Dominic mencoba menghubungkan fakta-fakta. Mereka semua ada di tempat yang sama. Namun, Mengapa mereka tidak menjawab panggilan Ruby, meskipun ponselnya jelas aktif?
"Ada apa ini? Apakah tiga orang ini dicelakai oleh keluargaku?" gumam Dominic, mengingat bagaimana kejamnya keluarganya.
Dominic memutuskan untuk memeriksa lebih lanjut. Namun, sesuatu yang mengganjal mulai tumbuh dalam hatinya. Apa yang sebenarnya terjadi? Seolah-olah ada rahasia besar yang tersembunyi di balik keheningan keluarga Ruby.
Matanya melirik ke arah Ruby yang masih tertidur.

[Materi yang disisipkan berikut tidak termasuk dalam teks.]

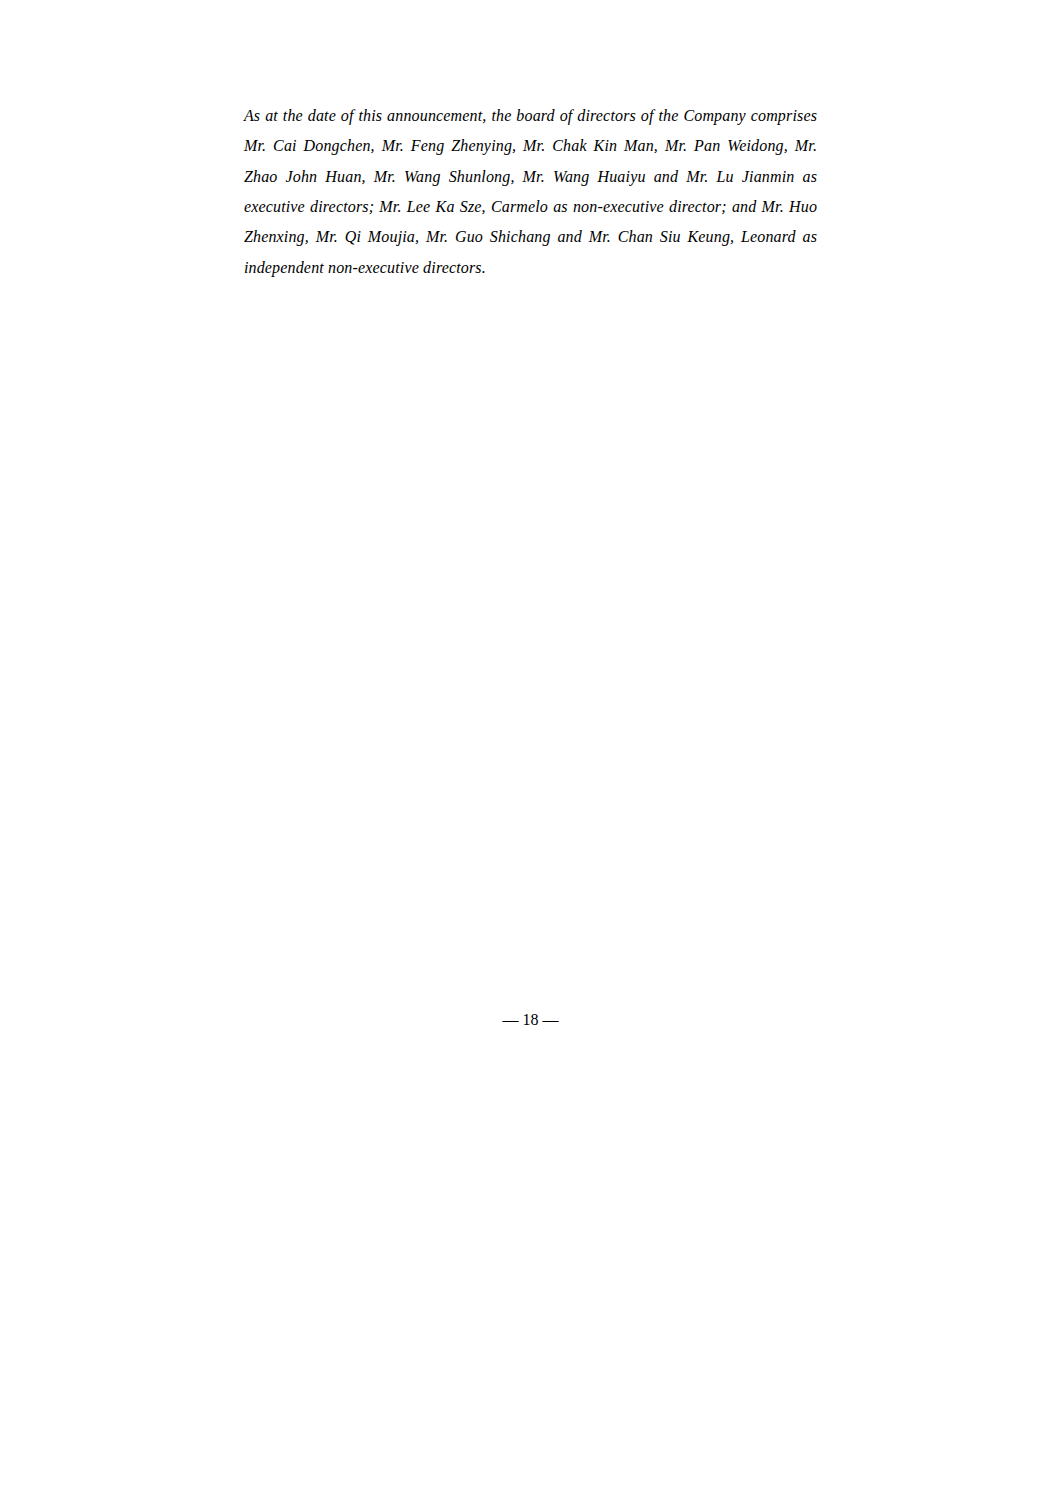As at the date of this announcement, the board of directors of the Company comprises Mr. Cai Dongchen, Mr. Feng Zhenying, Mr. Chak Kin Man, Mr. Pan Weidong, Mr. Zhao John Huan, Mr. Wang Shunlong, Mr. Wang Huaiyu and Mr. Lu Jianmin as executive directors; Mr. Lee Ka Sze, Carmelo as non-executive director; and Mr. Huo Zhenxing, Mr. Qi Moujia, Mr. Guo Shichang and Mr. Chan Siu Keung, Leonard as independent non-executive directors.
— 18 —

Dia bertanya-tanya apakah wanita itu mengetahui sesuatu, atau justru sama terkejutnya jika mengetahui fakta ini.
Di tengah malam yang sunyi itu, Dominic berdiri terpaku. Ponsel di tangannya terasa dingin, dan intuisi dalam dirinya berkata bahwa ini baru awal dari misteri yang jauh lebih besar.

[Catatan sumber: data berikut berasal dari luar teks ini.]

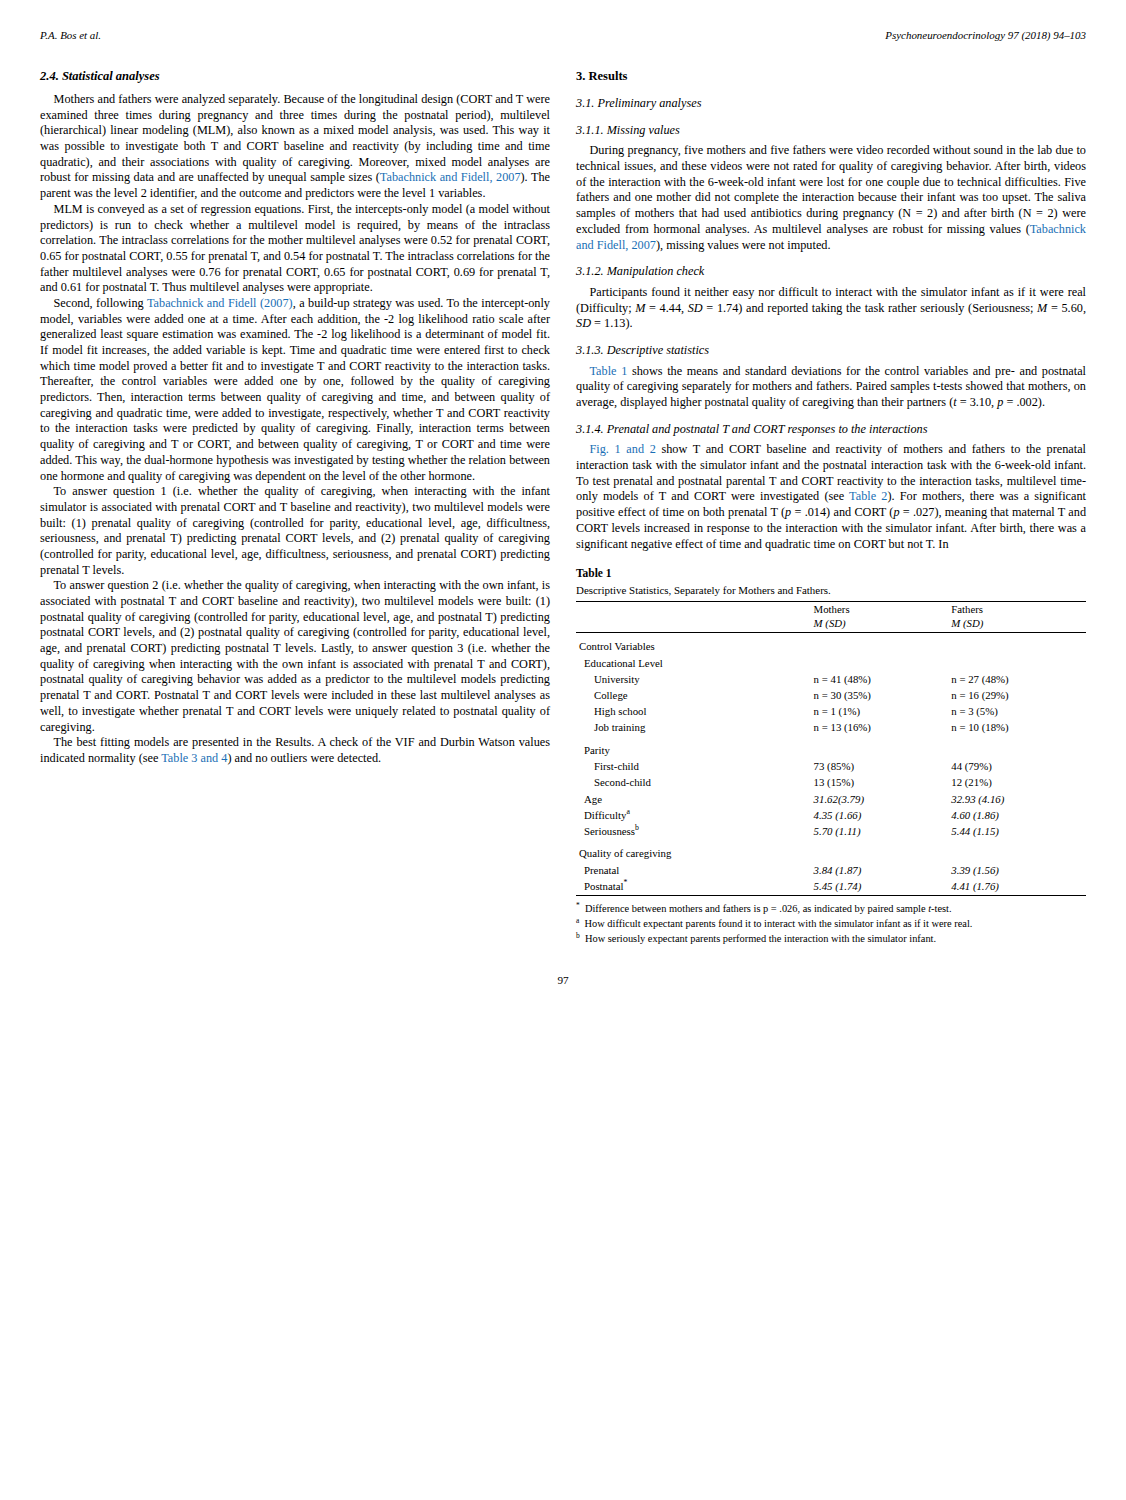P.A. Bos et al.
Psychoneuroendocrinology 97 (2018) 94–103
2.4. Statistical analyses
Mothers and fathers were analyzed separately. Because of the longitudinal design (CORT and T were examined three times during pregnancy and three times during the postnatal period), multilevel (hierarchical) linear modeling (MLM), also known as a mixed model analysis, was used. This way it was possible to investigate both T and CORT baseline and reactivity (by including time and time quadratic), and their associations with quality of caregiving. Moreover, mixed model analyses are robust for missing data and are unaffected by unequal sample sizes (Tabachnick and Fidell, 2007). The parent was the level 2 identifier, and the outcome and predictors were the level 1 variables.
MLM is conveyed as a set of regression equations. First, the intercepts-only model (a model without predictors) is run to check whether a multilevel model is required, by means of the intraclass correlation. The intraclass correlations for the mother multilevel analyses were 0.52 for prenatal CORT, 0.65 for postnatal CORT, 0.55 for prenatal T, and 0.54 for postnatal T. The intraclass correlations for the father multilevel analyses were 0.76 for prenatal CORT, 0.65 for postnatal CORT, 0.69 for prenatal T, and 0.61 for postnatal T. Thus multilevel analyses were appropriate.
Second, following Tabachnick and Fidell (2007), a build-up strategy was used. To the intercept-only model, variables were added one at a time. After each addition, the -2 log likelihood ratio scale after generalized least square estimation was examined. The -2 log likelihood is a determinant of model fit. If model fit increases, the added variable is kept. Time and quadratic time were entered first to check which time model proved a better fit and to investigate T and CORT reactivity to the interaction tasks. Thereafter, the control variables were added one by one, followed by the quality of caregiving predictors. Then, interaction terms between quality of caregiving and time, and between quality of caregiving and quadratic time, were added to investigate, respectively, whether T and CORT reactivity to the interaction tasks were predicted by quality of caregiving. Finally, interaction terms between quality of caregiving and T or CORT, and between quality of caregiving, T or CORT and time were added. This way, the dual-hormone hypothesis was investigated by testing whether the relation between one hormone and quality of caregiving was dependent on the level of the other hormone.
To answer question 1 (i.e. whether the quality of caregiving, when interacting with the infant simulator is associated with prenatal CORT and T baseline and reactivity), two multilevel models were built: (1) prenatal quality of caregiving (controlled for parity, educational level, age, difficultness, seriousness, and prenatal T) predicting prenatal CORT levels, and (2) prenatal quality of caregiving (controlled for parity, educational level, age, difficultness, seriousness, and prenatal CORT) predicting prenatal T levels.
To answer question 2 (i.e. whether the quality of caregiving, when interacting with the own infant, is associated with postnatal T and CORT baseline and reactivity), two multilevel models were built: (1) postnatal quality of caregiving (controlled for parity, educational level, age, and postnatal T) predicting postnatal CORT levels, and (2) postnatal quality of caregiving (controlled for parity, educational level, age, and prenatal CORT) predicting postnatal T levels. Lastly, to answer question 3 (i.e. whether the quality of caregiving when interacting with the own infant is associated with prenatal T and CORT), postnatal quality of caregiving behavior was added as a predictor to the multilevel models predicting prenatal T and CORT. Postnatal T and CORT levels were included in these last multilevel analyses as well, to investigate whether prenatal T and CORT levels were uniquely related to postnatal quality of caregiving.
The best fitting models are presented in the Results. A check of the VIF and Durbin Watson values indicated normality (see Table 3 and 4) and no outliers were detected.
3. Results
3.1. Preliminary analyses
3.1.1. Missing values
During pregnancy, five mothers and five fathers were video recorded without sound in the lab due to technical issues, and these videos were not rated for quality of caregiving behavior. After birth, videos of the interaction with the 6-week-old infant were lost for one couple due to technical difficulties. Five fathers and one mother did not complete the interaction because their infant was too upset. The saliva samples of mothers that had used antibiotics during pregnancy (N = 2) and after birth (N = 2) were excluded from hormonal analyses. As multilevel analyses are robust for missing values (Tabachnick and Fidell, 2007), missing values were not imputed.
3.1.2. Manipulation check
Participants found it neither easy nor difficult to interact with the simulator infant as if it were real (Difficulty; M = 4.44, SD = 1.74) and reported taking the task rather seriously (Seriousness; M = 5.60, SD = 1.13).
3.1.3. Descriptive statistics
Table 1 shows the means and standard deviations for the control variables and pre- and postnatal quality of caregiving separately for mothers and fathers. Paired samples t-tests showed that mothers, on average, displayed higher postnatal quality of caregiving than their partners (t = 3.10, p = .002).
3.1.4. Prenatal and postnatal T and CORT responses to the interactions
Fig. 1 and 2 show T and CORT baseline and reactivity of mothers and fathers to the prenatal interaction task with the simulator infant and the postnatal interaction task with the 6-week-old infant. To test prenatal and postnatal parental T and CORT reactivity to the interaction tasks, multilevel time-only models of T and CORT were investigated (see Table 2). For mothers, there was a significant positive effect of time on both prenatal T (p = .014) and CORT (p = .027), meaning that maternal T and CORT levels increased in response to the interaction with the simulator infant. After birth, there was a significant negative effect of time and quadratic time on CORT but not T. In
Table 1
Descriptive Statistics, Separately for Mothers and Fathers.
| | Mothers M (SD) | Fathers M (SD) |
| --- | --- | --- |
| Control Variables | | |
| Educational Level | | |
| University | n = 41 (48%) | n = 27 (48%) |
| College | n = 30 (35%) | n = 16 (29%) |
| High school | n = 1 (1%) | n = 3 (5%) |
| Job training | n = 13 (16%) | n = 10 (18%) |
| Parity | | |
| First-child | 73 (85%) | 44 (79%) |
| Second-child | 13 (15%) | 12 (21%) |
| Age | 31.62(3.79) | 32.93 (4.16) |
| Difficulty a | 4.35 (1.66) | 4.60 (1.86) |
| Seriousness b | 5.70 (1.11) | 5.44 (1.15) |
| Quality of caregiving | | |
| Prenatal | 3.84 (1.87) | 3.39 (1.56) |
| Postnatal * | 5.45 (1.74) | 4.41 (1.76) |
* Difference between mothers and fathers is p = .026, as indicated by paired sample t-test.
a How difficult expectant parents found it to interact with the simulator infant as if it were real.
b How seriously expectant parents performed the interaction with the simulator infant.
97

"Aku akan ke rumah itu sekarang," gumamnya.
Dominic berdiri dari duduknya. Dia berjalan ke walk in closet dan mengganti pakaiannya. Dominic mengenakan setelan berwarna hitam dengan sarung tangan kulit hitam. Malam ini dia akan pergi sendiri, sebab Robin sedang berada di Palermo untuk memeriksa markas mereka.
...****************...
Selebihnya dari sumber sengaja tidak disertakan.